■ **Task description**: What is needed is a copy of each line in the listing that contains "wrist".

■ **Dataset records**:
-- Opening Marker --

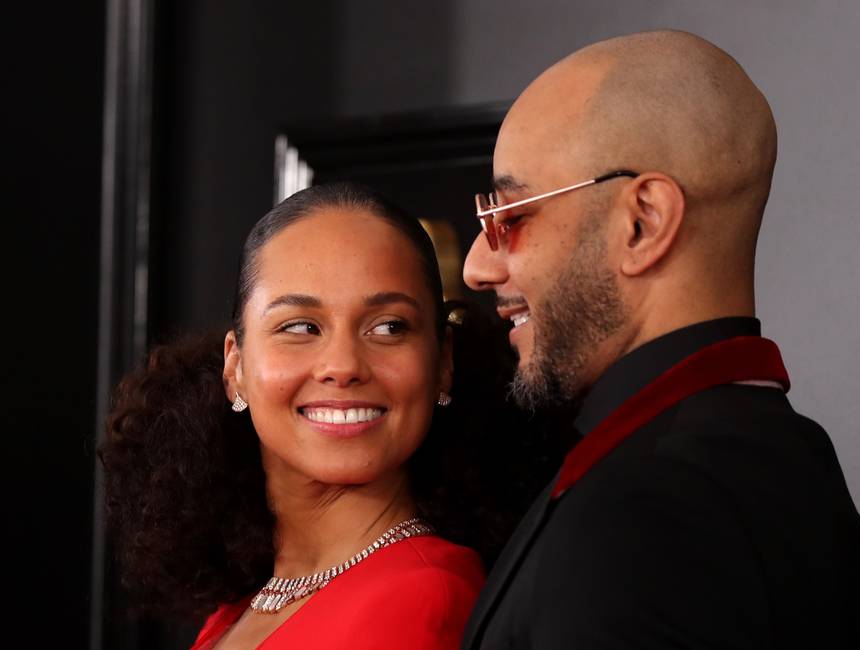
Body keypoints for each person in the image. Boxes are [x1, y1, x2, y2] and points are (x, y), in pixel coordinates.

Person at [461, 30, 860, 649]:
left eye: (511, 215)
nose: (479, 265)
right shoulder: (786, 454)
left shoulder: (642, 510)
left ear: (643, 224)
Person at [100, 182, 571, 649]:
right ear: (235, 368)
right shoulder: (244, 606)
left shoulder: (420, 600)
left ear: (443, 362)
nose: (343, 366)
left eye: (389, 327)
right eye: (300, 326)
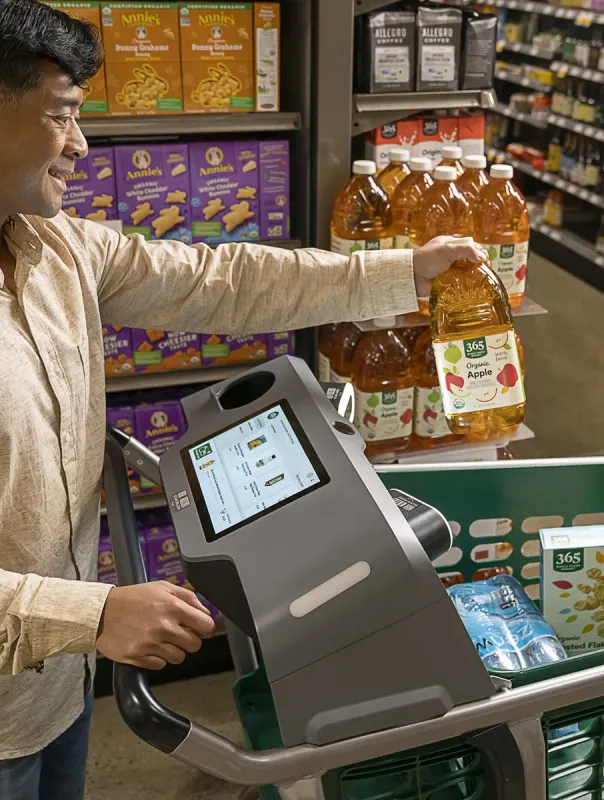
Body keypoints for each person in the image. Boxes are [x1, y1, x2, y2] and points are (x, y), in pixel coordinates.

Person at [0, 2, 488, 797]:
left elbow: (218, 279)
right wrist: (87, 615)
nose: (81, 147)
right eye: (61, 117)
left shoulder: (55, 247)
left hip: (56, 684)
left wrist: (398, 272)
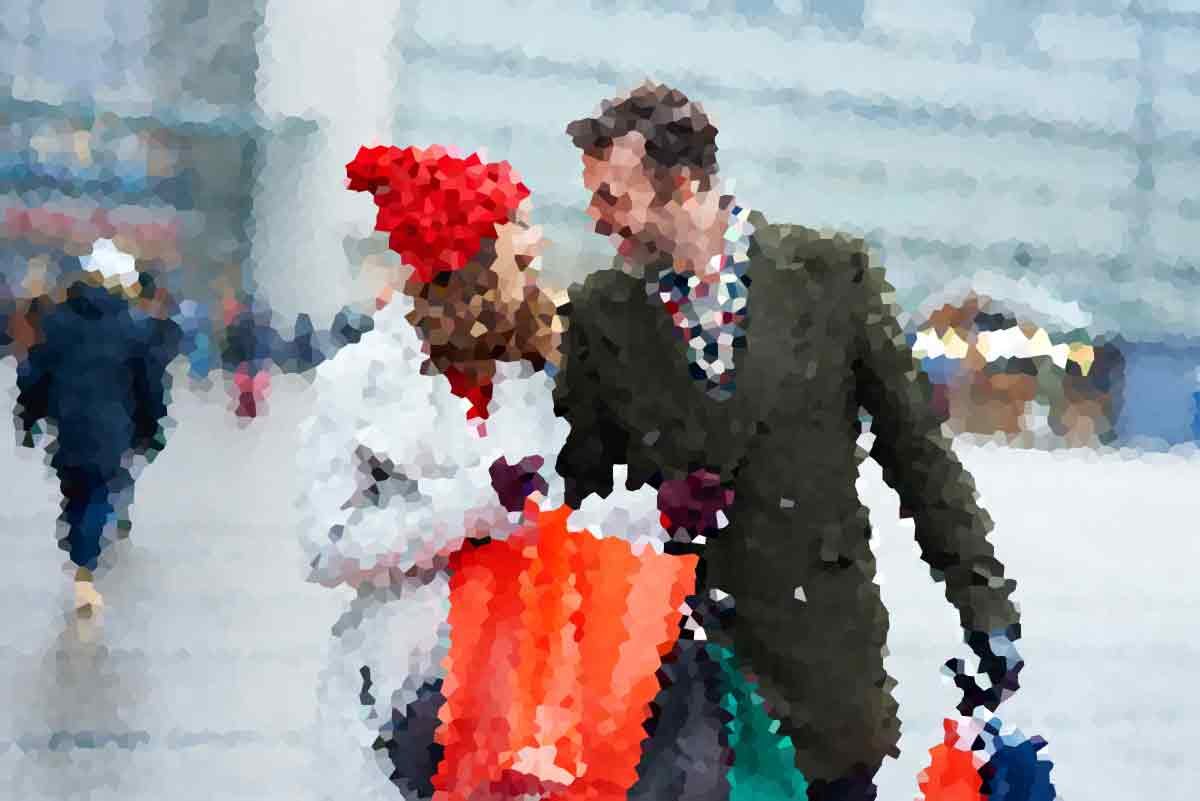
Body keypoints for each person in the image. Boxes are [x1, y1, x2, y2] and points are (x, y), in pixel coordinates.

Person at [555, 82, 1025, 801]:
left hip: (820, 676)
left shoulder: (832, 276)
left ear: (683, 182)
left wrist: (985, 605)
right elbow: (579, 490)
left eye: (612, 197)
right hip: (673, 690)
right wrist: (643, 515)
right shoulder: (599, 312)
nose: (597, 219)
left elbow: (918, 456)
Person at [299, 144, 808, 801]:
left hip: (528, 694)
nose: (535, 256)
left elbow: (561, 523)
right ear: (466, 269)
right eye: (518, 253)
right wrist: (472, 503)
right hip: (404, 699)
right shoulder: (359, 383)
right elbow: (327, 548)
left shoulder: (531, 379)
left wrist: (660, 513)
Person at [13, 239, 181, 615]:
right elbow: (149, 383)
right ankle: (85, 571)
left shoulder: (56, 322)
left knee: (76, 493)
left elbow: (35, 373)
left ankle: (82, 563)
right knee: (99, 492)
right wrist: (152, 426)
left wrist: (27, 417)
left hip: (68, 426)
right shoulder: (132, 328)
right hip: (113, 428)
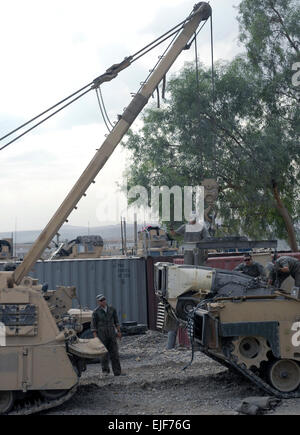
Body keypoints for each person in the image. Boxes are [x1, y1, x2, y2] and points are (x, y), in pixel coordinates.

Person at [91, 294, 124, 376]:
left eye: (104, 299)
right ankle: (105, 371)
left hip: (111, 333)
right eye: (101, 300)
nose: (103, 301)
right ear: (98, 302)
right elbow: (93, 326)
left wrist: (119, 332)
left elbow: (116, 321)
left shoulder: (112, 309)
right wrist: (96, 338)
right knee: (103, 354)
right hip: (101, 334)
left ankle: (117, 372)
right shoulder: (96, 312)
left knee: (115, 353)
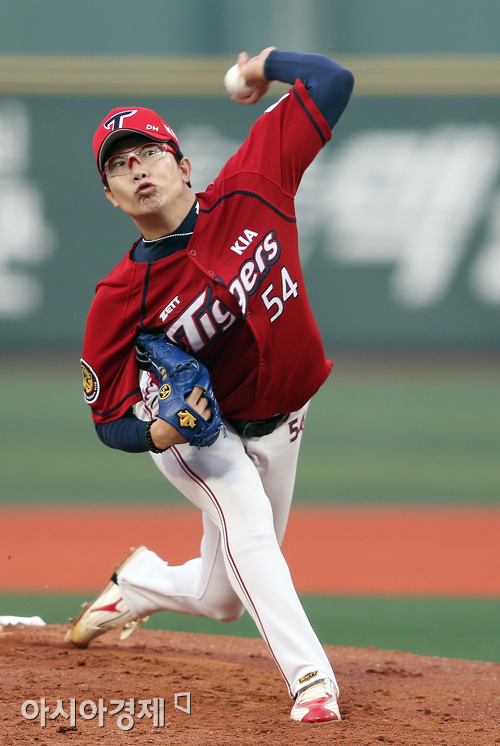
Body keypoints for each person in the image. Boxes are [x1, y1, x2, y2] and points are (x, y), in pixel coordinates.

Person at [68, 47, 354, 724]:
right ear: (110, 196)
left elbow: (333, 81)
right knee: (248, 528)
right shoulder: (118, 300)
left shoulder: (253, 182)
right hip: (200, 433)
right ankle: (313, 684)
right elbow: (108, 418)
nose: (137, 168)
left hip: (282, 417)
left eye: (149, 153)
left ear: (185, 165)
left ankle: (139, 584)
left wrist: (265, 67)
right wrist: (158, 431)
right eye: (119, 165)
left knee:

-- Closing Marker --

■ **Answer to the exercise**:
right wrist: (87, 615)
left wrist: (398, 272)
left wrist: (985, 605)
right wrist: (643, 515)
right wrist: (472, 503)
left wrist: (660, 513)
right wrist: (152, 426)
left wrist: (27, 417)
left wrist: (119, 332)
right wrist: (96, 338)
left wrist: (265, 67)
right wrist: (158, 431)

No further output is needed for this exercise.